For reduction, events rely on the infrastructure of host venues to implement solutions, such as onsite renewable energy, water reuse and energy-smart and low-flow fixtures. Replacing just a single urinal with a WaterSense-labeled model could save a facility more than 4,600 gallons of water per year and its associated costs. An onsite solar array removes stress from the nation’s aging electrical grid, delivering reliable power, according to Energy.gov.
Events can look for similar certifications and commitments from hotel partners and be judicious about destination planning. Plan water-wise menus, rent pop-up solar grids for outdoor power, source locally and encourage responsible behavior from attendees to maximize conservation.
5. Carbon Accounting
The majority of GHG emissions from events come from travel to and from the destination and local transportation. Transit is essential to gathering together, but emissions related to flights are unavoidable. So why do we need to track them?
Most importantly, we can still make reductions. For trips under 600 miles, flying has a higher carbon footprint than driving, carpooling or train travel, so setting incentives for ground transportation can lower emissions from attendees. Data can help planners arrange for local travel, such as shuttles, guidance on walking routes and partnerships with local public transit.

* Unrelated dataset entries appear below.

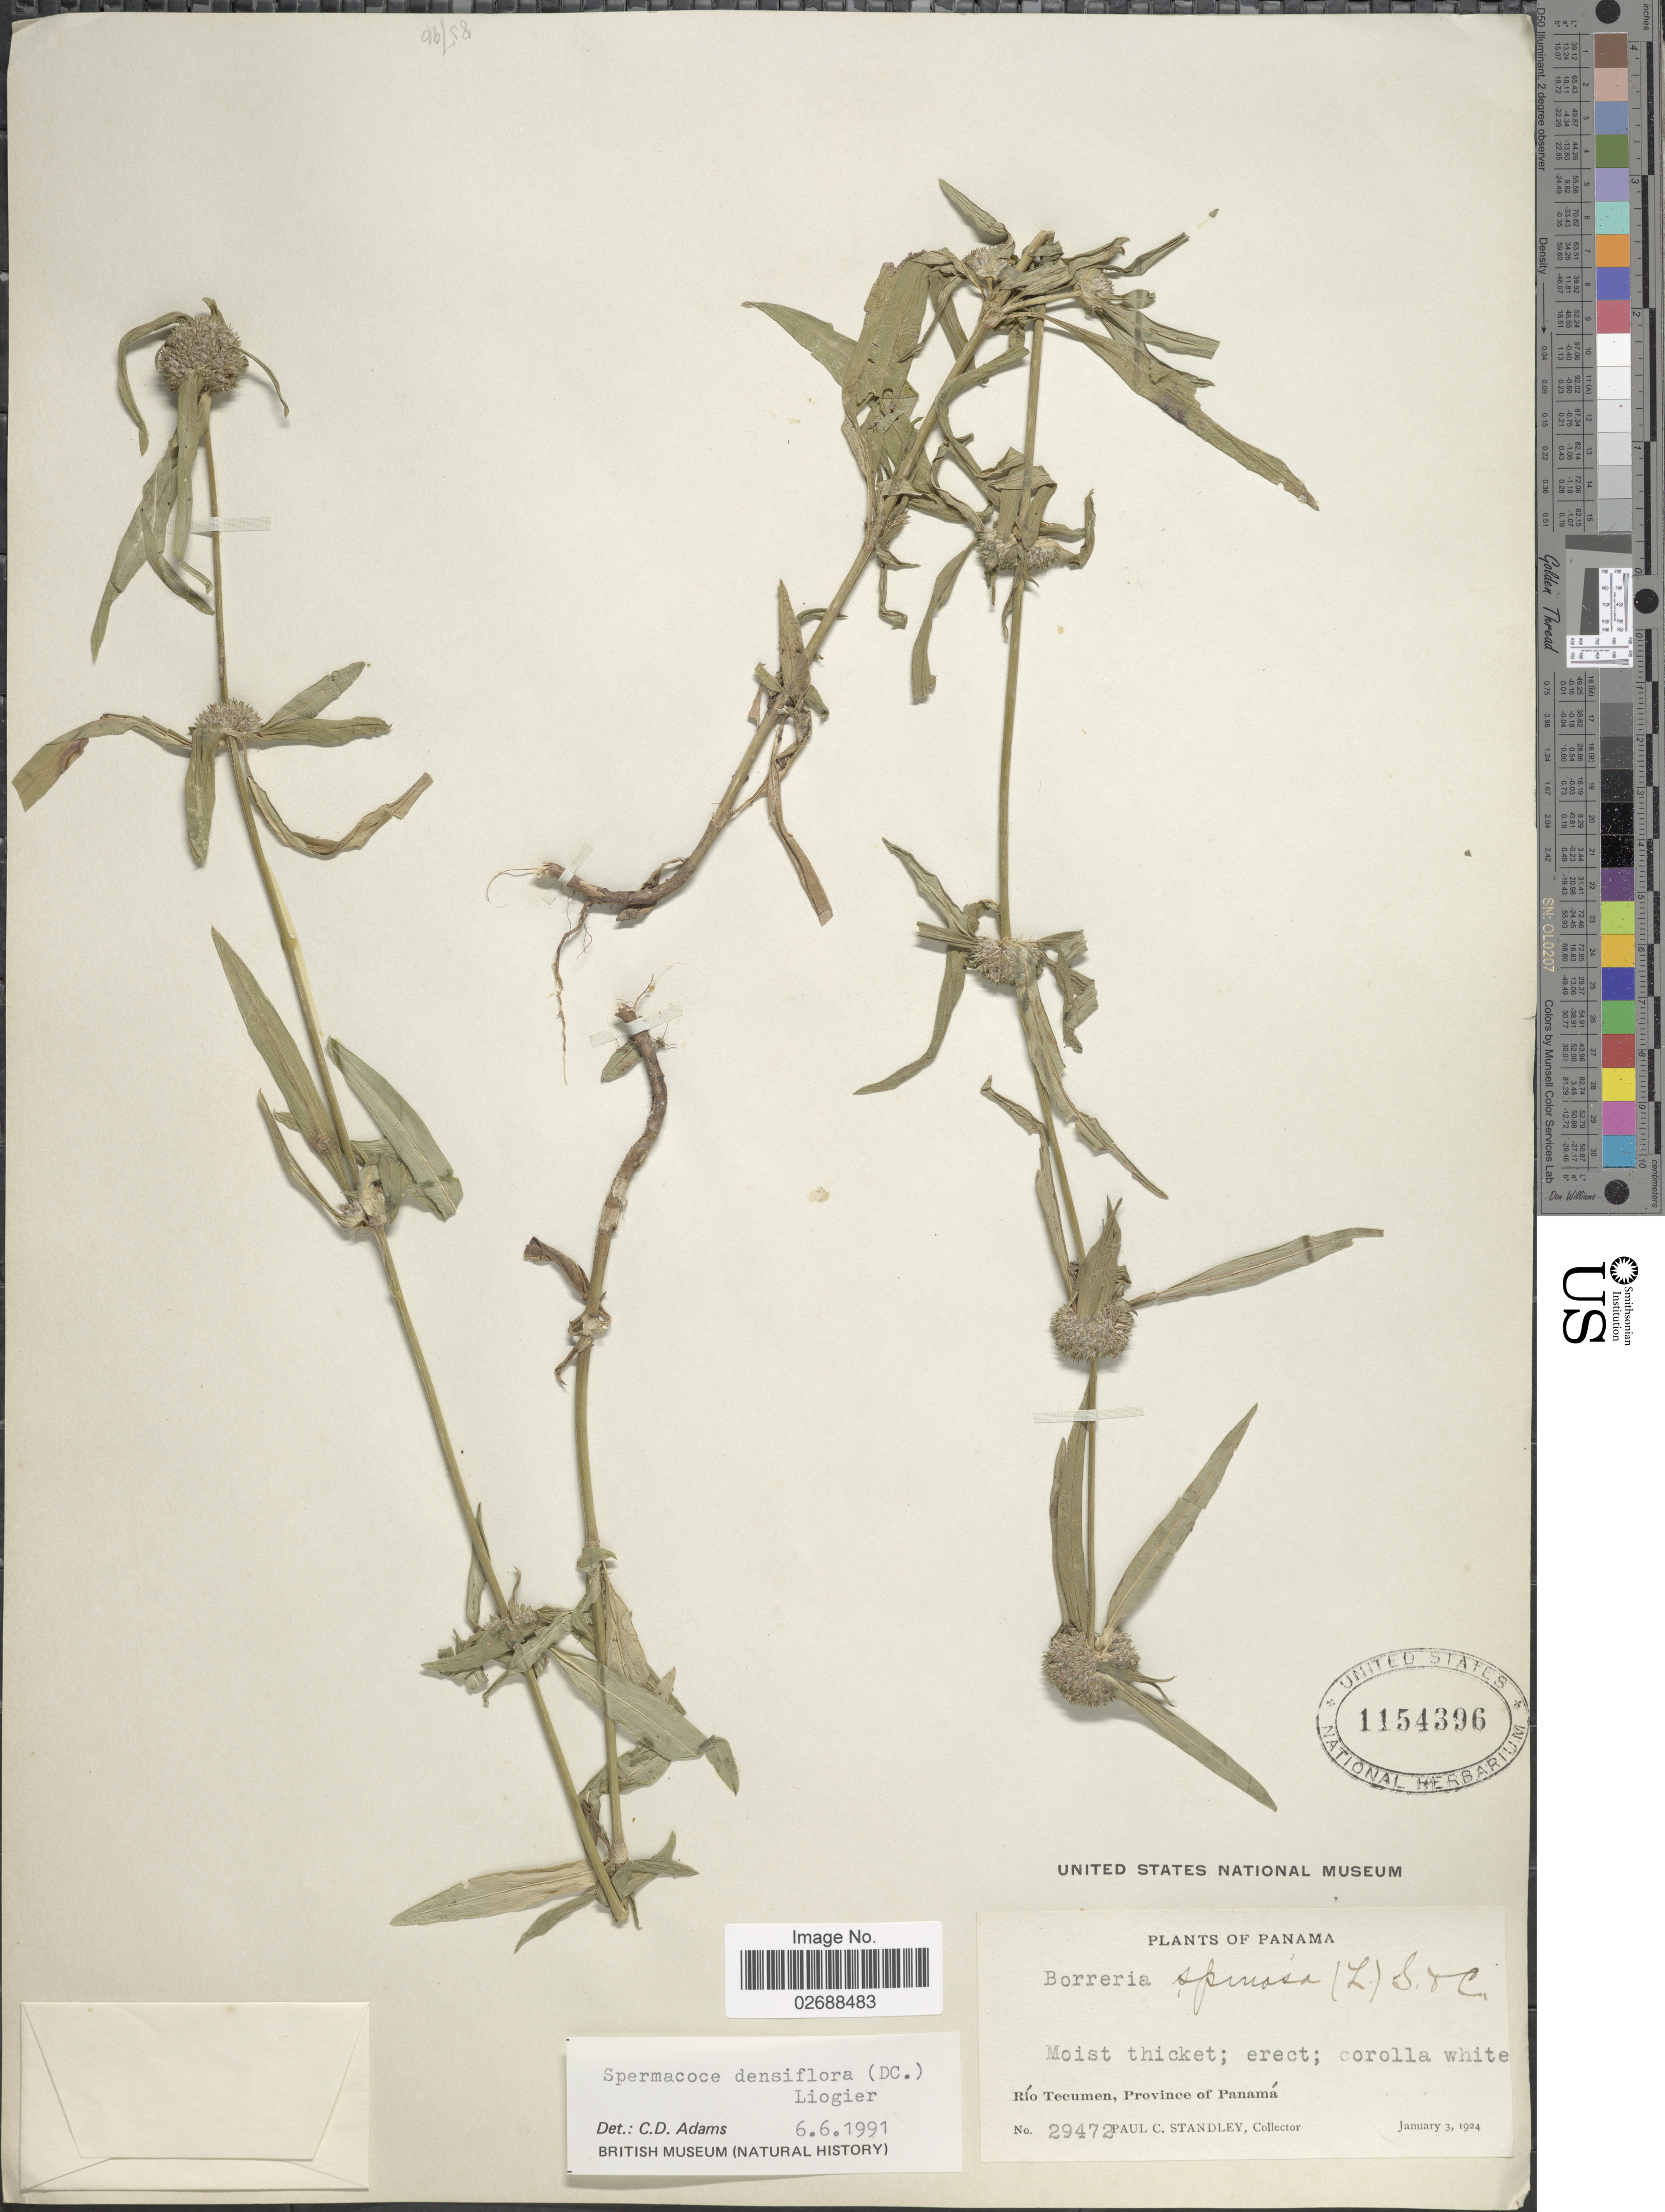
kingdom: Plantae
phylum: Tracheophyta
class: Magnoliopsida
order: Gentianales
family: Rubiaceae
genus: Spermacoce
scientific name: Spermacoce densiflora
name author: (DC.) Alain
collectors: P. C. Standley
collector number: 29472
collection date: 1924-01-03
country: Panama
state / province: Panamá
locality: Río Tecumen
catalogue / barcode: US 1154396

In addition to travel, the other metrics we’ve suggested tracking in this article have a carbon impact. Waste sent to landfill produces GHG emissions; plastics and signage materials affect C02 both in their production and tricky disposal; water and energy have a carbon cost for their processing and delivery to customers. However, there are emission-friendly choices for replacements or adjustments to all of these event staples.
In pursuit of net-zero carbon events, planners can keep in mind the walkability of their host destination, offer plant-based foods, procure supplies locally to minimize shipping, contract with hybrid or electric vehicle fleets, eliminate carpet in the expo hall…and many more. With a firm understanding of current impacts, planners can target realistic and actionable goals for improvement, both long-term and incremental.
The truth is that measurement and management go hand in hand, a cycle of continuous evaluation and improvement. Metrics can identify priorities, gaps in strategy and signal big successes, charting a course forward that ensures that the event industry maintains a balance between human activities and the preservation of Earth’s ecosystems.